Gerekçe ve Sonuç: Taşınmazın niteliğinin doğru tespiti yapılmadan değerlendirilmesi, mahsuben kalan bedeller üzerinden eksik ve hatalı faiz hesaplaması yapılması ve gerekçeli karar başlığında dava tarihinin hatalı gösterilmesi gözetilerek yerel mahkeme kararının bozulmasına karar verilmiştir.

Karar Metni

"İçtihat Metni"

MAHKEMESİ :Asliye Hukuk Mahkemesi

Taraflar arasındaki davanın yapılan yargılaması sonunda; davanın kabulüne dair verilen yukarıda gün ve sayıları yazılı hükmün Yargıtayca incelenmesi taraf vekillerince istenilmiş, davalı vekili de temyiz dilekçesinde duruşma isteminde bulunmuş olmakla, duruşma için belirlenen 29.11.2022 günü temyiz eden davalı vekilinin yüzüne karşı, usulüne göre çağrı kağıdı gönderilmesine rağmen gelmediğinden temyiz eden davacı idare vekilinin yokluğunda duruşmaya başlanarak gelen vekilin sözlü açıklamaları dinlendikten ve dosyadaki belgeler okunup uyuşmazlık anlaşıldıktan sonra gereği görüşülüp düşünüldü;

- K A R A R -

Dava, 4650 sayılı Kanun'la değişik 2942 sayılı Kamulaştırma Kanunu’nun 10 uncu maddesine dayanan kamulaştırma bedelinin tespiti ve kamulaştırılan taşınmazın davacı idare adına tescili istemine ilişkindir.

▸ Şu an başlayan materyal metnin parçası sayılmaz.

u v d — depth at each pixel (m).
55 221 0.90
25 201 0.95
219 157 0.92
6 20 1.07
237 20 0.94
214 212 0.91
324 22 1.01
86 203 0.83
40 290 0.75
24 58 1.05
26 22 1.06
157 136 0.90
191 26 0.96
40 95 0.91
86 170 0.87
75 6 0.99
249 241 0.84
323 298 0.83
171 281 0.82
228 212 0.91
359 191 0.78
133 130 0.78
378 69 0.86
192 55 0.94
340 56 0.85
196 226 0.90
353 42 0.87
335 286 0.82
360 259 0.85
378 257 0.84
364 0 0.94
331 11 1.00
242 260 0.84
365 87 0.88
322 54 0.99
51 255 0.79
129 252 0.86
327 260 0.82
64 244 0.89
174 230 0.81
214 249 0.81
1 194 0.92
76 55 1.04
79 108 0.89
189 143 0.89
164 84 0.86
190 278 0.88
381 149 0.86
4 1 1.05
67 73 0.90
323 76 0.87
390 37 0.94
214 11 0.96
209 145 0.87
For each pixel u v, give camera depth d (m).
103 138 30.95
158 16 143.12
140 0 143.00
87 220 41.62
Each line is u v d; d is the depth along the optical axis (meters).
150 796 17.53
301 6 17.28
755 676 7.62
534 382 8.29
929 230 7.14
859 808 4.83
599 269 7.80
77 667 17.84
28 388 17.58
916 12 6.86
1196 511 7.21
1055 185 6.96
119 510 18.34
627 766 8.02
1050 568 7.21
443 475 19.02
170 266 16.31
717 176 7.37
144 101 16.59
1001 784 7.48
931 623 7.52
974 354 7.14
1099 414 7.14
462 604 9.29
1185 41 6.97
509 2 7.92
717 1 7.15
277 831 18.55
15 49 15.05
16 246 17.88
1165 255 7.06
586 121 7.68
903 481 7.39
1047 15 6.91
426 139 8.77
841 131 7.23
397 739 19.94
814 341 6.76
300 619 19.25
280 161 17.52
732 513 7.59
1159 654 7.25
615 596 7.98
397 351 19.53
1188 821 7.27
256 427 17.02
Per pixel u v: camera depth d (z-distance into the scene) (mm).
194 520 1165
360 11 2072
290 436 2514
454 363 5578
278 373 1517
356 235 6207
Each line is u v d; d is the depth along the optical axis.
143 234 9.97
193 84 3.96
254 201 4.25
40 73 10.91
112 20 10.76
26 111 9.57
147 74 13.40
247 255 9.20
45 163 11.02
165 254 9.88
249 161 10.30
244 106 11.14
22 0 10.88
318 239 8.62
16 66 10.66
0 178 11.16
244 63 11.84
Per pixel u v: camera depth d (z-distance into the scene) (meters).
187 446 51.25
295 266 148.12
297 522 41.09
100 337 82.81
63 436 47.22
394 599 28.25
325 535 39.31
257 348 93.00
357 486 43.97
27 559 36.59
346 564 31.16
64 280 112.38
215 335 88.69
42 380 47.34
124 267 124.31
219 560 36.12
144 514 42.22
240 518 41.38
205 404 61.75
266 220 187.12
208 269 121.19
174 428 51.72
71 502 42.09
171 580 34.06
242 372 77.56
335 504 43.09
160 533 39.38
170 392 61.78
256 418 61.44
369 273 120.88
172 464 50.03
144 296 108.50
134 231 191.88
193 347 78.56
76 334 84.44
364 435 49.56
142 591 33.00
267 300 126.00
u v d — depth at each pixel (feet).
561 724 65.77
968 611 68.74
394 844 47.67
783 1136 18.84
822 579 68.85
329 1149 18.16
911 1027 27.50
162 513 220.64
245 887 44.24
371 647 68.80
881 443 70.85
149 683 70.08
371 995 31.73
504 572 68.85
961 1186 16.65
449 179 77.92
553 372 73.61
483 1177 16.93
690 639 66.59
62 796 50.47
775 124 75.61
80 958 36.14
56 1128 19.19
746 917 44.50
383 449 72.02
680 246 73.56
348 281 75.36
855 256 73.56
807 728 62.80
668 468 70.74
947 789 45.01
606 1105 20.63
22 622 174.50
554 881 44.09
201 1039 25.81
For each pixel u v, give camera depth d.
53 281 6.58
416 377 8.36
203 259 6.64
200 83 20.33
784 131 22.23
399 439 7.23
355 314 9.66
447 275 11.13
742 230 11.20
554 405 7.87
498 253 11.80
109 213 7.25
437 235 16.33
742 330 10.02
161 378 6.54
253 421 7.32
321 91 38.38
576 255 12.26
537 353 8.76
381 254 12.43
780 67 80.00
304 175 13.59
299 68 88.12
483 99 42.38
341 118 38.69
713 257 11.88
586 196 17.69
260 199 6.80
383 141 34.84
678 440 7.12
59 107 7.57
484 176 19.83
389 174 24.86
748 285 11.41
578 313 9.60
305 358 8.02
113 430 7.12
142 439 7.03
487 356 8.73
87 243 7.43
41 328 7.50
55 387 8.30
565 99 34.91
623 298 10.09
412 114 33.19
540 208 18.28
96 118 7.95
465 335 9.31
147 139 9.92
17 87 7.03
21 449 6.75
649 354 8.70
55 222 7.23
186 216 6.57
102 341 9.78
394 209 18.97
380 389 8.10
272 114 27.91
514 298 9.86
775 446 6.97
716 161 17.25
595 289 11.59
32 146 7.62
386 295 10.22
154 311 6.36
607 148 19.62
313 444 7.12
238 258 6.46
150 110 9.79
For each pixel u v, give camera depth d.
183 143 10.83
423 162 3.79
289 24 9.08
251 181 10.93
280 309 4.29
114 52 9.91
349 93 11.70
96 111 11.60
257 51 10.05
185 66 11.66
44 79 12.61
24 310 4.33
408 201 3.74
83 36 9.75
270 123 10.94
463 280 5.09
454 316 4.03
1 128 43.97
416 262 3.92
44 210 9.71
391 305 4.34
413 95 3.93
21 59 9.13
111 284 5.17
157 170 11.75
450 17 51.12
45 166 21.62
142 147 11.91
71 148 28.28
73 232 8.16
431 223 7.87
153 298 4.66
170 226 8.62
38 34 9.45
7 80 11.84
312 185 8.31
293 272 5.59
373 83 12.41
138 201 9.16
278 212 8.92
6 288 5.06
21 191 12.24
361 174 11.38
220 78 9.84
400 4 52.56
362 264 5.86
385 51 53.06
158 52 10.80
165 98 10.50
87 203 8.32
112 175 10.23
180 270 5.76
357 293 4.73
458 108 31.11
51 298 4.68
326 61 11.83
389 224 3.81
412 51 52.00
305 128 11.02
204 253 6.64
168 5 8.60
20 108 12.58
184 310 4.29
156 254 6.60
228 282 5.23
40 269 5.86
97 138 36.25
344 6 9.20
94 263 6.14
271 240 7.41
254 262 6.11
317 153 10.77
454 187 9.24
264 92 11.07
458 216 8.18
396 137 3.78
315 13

Mahkemece uyulan bozma kararı gereğince inceleme ve işlem yapılarak hüküm kurulmuş, karar taraf vekillerince temyiz edilmiştir.

Her ne kadar mahkemece bozma kararına uyulmuş ise de bozma gerekleri tam olarak yerine getirilmemiştir. Şöyle ki;

Arsa niteliğindeki Uşak İli, Merkez İlçesi, Durak Mahallesi, 2063 ada 449 parsel sayılı taşınmaz ile emsalin üstün ve eksik yönleri belirlenip kıyaslaması yapılarak zeminine değer biçilmesi yöntem itibarıyla doğru olduğu gibi; resmî birim fiyatları esas alınıp, yıpranma payı da düşülerek üzerinde bulunan yapılara değer biçilmesinde bir isabetsizlik görülmemiştir. Ancak;

1) Hükme esas alınan 06.10.2021 tarihli fen bilirikişi raporunda, dava konusu taşınmazın 315 ada 136 ve 315 ada 218 parsellerinin yola terk, ayırma ve birleşmesinden oluşmuş imar parseli niteliğinde olduğu belirtilmiş olup, dava konusu taşınmazın ilk tesisinden itibaren tedavüllü tapu kayıtları getirilip, İmar Kanunu'nun 15 ve 16 ncı maddeleri uyarınca taşınmazın bir kısmının kamuya terk edildiğinin tespiti halinde, Dairemizin yerleşik uygulamalarına göre imar parseli olarak; aksi takdirde kadastro parseli olarak değerlendirilmesi gerektiği düşünülmeden eksik inceleme ile dava konusu taşınmazın kadastral parsel olarak kabulü ile karar verilmesi,

2) Gerekçeli karar başlığında dava tarihinin hatalı gösterilmesi,

3) Mahkemece ilk kararla tespit edilen bedelden acele el koyma kararı ile belirlenen bedelin mahsubu sonrası kalan 40.174.28 TL bedele 26.07.2014 tarihinde ilk karar tarihi olan 30.11.2015 tarihine kadar faiz uygulanması gerektiğinin gözetilmemesi,

4) Dairemiz ilk bozma ilamı sonrası ikinci kararla belirlenen bedelden ilk kararla tespit edilen bedelin mahsubu sonrası kalan 86.746,08 TL bedel ile, son bozma ilamı sonrası tespit edilen bedelden, ikinci kararla belirlenen bedelin mahsubu sonrası kalan 22.341,60 TL bedele 22.11.2014 tarihinden son karar tarihi olan 20.01.2022 tarihine kadar yasal faiz uygulanması gerekirken faiz bitim tarihinin hatalı yazılması,

Doğru görülmemiştir.

Taraf vekillerinin temyiz itirazları yerinde olduğundan hükmün açıklanan nedenlerle HUMK'un 428 inci maddesi gereğince BOZULMASINA, taraflardan peşin alınan temyiz harçlarının istenildiğinde iadesine, temyiz eden davalı yararına yürürlükte bulunan Avukatlık Asgari Ücret Tarifesi uyarınca takdir olunan 8.400,00 TL vekalet ücretinin karşı tarafa yükletilmesine, 29.11.2022 tarihinde oy birliğiyle karar verildi.